--- START OF Dataset excerpts ---
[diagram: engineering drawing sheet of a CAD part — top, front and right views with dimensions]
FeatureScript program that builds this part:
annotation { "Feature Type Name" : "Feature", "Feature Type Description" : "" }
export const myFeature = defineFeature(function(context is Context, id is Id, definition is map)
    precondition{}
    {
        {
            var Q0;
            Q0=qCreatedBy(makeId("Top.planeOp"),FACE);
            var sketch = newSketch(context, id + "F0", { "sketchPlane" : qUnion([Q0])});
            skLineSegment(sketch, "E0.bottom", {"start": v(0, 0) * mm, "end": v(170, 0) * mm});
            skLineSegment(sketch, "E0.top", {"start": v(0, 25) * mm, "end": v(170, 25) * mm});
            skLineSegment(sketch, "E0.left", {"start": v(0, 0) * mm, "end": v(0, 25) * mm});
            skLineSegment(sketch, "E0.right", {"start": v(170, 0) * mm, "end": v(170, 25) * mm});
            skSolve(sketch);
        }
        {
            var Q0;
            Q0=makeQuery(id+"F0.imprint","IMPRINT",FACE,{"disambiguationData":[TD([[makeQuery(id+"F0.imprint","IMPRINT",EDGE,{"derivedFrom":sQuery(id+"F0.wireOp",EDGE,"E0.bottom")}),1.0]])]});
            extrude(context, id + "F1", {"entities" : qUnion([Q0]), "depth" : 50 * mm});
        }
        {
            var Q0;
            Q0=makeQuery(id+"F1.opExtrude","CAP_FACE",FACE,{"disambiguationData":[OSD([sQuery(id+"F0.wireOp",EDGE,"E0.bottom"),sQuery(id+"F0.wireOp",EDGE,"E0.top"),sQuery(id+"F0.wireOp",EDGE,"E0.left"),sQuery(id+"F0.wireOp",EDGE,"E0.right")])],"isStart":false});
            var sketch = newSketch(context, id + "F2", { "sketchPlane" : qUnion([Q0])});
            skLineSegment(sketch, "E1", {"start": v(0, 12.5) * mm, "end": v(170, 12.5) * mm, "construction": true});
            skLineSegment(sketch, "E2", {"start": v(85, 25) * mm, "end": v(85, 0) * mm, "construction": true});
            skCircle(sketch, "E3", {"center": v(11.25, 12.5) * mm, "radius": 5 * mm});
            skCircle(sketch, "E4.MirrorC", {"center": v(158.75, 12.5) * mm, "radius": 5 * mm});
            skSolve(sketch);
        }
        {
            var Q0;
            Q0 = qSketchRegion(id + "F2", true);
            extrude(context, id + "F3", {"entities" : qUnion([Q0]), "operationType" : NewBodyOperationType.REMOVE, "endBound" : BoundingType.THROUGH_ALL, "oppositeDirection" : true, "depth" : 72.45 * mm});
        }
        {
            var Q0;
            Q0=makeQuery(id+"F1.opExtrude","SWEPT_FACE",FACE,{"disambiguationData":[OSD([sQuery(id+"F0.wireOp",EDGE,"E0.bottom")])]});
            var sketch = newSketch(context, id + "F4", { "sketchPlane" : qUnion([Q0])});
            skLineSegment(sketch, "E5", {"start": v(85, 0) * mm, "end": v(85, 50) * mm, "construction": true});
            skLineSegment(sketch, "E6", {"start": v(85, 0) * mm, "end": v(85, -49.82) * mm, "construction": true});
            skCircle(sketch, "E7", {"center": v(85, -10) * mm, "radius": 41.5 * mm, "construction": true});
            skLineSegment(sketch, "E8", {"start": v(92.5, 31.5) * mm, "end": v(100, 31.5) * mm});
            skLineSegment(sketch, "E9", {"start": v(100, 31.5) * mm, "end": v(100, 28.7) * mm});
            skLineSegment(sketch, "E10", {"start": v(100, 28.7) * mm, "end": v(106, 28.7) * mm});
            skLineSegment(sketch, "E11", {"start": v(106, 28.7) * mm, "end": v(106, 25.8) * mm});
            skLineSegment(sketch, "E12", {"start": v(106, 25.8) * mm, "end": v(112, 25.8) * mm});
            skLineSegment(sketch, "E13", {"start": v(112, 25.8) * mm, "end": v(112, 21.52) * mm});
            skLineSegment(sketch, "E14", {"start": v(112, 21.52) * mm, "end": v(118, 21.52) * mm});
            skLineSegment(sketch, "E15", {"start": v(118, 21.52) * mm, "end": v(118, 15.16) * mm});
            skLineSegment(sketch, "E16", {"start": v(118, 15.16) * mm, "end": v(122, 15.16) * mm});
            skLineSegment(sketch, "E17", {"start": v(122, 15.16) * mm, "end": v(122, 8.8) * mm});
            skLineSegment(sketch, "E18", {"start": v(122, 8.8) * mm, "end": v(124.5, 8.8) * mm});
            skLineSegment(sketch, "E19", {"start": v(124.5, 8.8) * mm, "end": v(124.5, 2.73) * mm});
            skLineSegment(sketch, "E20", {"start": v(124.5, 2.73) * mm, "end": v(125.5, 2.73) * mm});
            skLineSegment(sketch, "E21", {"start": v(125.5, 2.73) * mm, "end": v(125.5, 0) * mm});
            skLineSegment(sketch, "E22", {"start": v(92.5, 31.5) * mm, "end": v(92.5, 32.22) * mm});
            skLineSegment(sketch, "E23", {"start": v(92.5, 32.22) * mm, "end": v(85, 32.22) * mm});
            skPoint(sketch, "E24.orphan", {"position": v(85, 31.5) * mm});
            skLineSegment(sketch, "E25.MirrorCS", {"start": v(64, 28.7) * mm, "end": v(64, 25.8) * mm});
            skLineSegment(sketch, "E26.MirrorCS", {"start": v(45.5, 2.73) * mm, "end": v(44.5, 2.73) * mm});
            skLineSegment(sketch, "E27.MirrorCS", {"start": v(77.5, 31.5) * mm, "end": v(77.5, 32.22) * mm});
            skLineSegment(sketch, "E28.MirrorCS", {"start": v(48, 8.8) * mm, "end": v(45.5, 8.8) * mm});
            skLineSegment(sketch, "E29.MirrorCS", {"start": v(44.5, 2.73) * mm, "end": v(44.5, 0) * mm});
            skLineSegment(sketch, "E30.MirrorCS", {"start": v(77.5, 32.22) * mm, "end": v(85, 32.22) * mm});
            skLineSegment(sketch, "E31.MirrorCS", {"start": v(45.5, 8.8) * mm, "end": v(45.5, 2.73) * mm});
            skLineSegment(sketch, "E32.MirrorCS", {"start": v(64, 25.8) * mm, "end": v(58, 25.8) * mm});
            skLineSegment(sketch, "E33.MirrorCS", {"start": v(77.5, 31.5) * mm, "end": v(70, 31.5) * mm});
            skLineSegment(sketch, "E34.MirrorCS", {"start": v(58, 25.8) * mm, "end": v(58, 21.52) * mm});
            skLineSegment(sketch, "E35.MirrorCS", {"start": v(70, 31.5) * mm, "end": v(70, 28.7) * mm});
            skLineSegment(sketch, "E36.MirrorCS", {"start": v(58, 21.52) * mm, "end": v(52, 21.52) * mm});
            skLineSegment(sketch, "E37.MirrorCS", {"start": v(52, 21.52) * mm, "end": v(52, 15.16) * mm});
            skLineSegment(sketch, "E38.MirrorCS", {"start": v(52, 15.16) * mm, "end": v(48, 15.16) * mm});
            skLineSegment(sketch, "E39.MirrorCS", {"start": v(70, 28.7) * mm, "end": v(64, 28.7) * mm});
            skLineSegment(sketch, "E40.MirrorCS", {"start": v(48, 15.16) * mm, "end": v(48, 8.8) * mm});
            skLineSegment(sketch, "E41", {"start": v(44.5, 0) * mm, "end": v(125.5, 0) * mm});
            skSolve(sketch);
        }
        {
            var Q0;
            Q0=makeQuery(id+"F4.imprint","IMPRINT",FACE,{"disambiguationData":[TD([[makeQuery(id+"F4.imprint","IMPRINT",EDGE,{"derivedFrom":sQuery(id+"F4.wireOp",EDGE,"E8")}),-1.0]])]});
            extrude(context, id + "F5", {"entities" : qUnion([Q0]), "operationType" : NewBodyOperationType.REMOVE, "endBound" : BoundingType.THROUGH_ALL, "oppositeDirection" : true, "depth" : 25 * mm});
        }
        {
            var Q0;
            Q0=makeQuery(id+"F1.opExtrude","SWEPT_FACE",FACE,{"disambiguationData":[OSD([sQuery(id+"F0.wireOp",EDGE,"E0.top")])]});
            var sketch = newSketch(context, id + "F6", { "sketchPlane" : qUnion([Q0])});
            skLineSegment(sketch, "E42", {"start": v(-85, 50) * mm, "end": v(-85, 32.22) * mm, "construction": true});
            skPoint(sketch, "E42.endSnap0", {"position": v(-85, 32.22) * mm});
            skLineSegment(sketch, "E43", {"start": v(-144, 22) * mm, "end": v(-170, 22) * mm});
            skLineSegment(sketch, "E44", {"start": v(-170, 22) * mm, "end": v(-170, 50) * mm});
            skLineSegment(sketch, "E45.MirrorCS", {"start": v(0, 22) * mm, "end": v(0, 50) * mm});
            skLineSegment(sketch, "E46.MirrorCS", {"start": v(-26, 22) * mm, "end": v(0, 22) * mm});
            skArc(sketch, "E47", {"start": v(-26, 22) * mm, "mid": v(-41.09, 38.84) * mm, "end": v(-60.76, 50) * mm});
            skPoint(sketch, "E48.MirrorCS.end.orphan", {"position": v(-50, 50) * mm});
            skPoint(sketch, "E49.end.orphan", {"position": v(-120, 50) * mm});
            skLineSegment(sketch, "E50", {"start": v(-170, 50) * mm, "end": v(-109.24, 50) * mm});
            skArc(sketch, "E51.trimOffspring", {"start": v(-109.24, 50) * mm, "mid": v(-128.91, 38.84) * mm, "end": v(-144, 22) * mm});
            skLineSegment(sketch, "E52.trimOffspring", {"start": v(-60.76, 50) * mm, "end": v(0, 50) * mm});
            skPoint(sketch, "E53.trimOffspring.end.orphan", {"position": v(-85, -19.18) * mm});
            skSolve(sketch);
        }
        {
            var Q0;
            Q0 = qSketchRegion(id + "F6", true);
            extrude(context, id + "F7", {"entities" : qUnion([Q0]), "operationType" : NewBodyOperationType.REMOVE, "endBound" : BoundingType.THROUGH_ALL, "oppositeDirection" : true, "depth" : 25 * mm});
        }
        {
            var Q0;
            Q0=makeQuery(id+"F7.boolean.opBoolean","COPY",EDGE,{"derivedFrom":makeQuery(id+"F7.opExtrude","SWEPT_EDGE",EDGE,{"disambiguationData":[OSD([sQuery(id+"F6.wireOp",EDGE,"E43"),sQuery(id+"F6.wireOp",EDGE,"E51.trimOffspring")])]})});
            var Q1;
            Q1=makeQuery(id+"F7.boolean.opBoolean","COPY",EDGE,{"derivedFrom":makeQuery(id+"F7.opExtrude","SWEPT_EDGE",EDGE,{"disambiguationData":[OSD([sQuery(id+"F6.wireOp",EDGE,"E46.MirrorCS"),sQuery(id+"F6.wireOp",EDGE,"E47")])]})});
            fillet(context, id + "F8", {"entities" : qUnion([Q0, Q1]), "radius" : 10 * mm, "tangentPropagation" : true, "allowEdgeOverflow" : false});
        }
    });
--- END OF Dataset excerpts ---
Copy out the entries verbatim, from the first line through the line containing "v(158.75, 12.5) *".

[diagram: engineering drawing sheet of a CAD part — top, front and right views with dimensions]
FeatureScript program that builds this part:
annotation { "Feature Type Name" : "Feature", "Feature Type Description" : "" }
export const myFeature = defineFeature(function(context is Context, id is Id, definition is map)
    precondition{}
    {
        {
            var Q0;
            Q0=qCreatedBy(makeId("Top.planeOp"),FACE);
            var sketch = newSketch(context, id + "F0", { "sketchPlane" : qUnion([Q0])});
            skLineSegment(sketch, "E0.bottom", {"start": v(0, 0) * mm, "end": v(170, 0) * mm});
            skLineSegment(sketch, "E0.top", {"start": v(0, 25) * mm, "end": v(170, 25) * mm});
            skLineSegment(sketch, "E0.left", {"start": v(0, 0) * mm, "end": v(0, 25) * mm});
            skLineSegment(sketch, "E0.right", {"start": v(170, 0) * mm, "end": v(170, 25) * mm});
            skSolve(sketch);
        }
        {
            var Q0;
            Q0=makeQuery(id+"F0.imprint","IMPRINT",FACE,{"disambiguationData":[TD([[makeQuery(id+"F0.imprint","IMPRINT",EDGE,{"derivedFrom":sQuery(id+"F0.wireOp",EDGE,"E0.bottom")}),1.0]])]});
            extrude(context, id + "F1", {"entities" : qUnion([Q0]), "depth" : 50 * mm});
        }
        {
            var Q0;
            Q0=makeQuery(id+"F1.opExtrude","CAP_FACE",FACE,{"disambiguationData":[OSD([sQuery(id+"F0.wireOp",EDGE,"E0.bottom"),sQuery(id+"F0.wireOp",EDGE,"E0.top"),sQuery(id+"F0.wireOp",EDGE,"E0.left"),sQuery(id+"F0.wireOp",EDGE,"E0.right")])],"isStart":false});
            var sketch = newSketch(context, id + "F2", { "sketchPlane" : qUnion([Q0])});
            skLineSegment(sketch, "E1", {"start": v(0, 12.5) * mm, "end": v(170, 12.5) * mm, "construction": true});
            skLineSegment(sketch, "E2", {"start": v(85, 25) * mm, "end": v(85, 0) * mm, "construction": true});
            skCircle(sketch, "E3", {"center": v(11.25, 12.5) * mm, "radius": 5 * mm});
            skCircle(sketch, "E4.MirrorC", {"center": v(158.75, 12.5) * mm, "radius": 5 * mm});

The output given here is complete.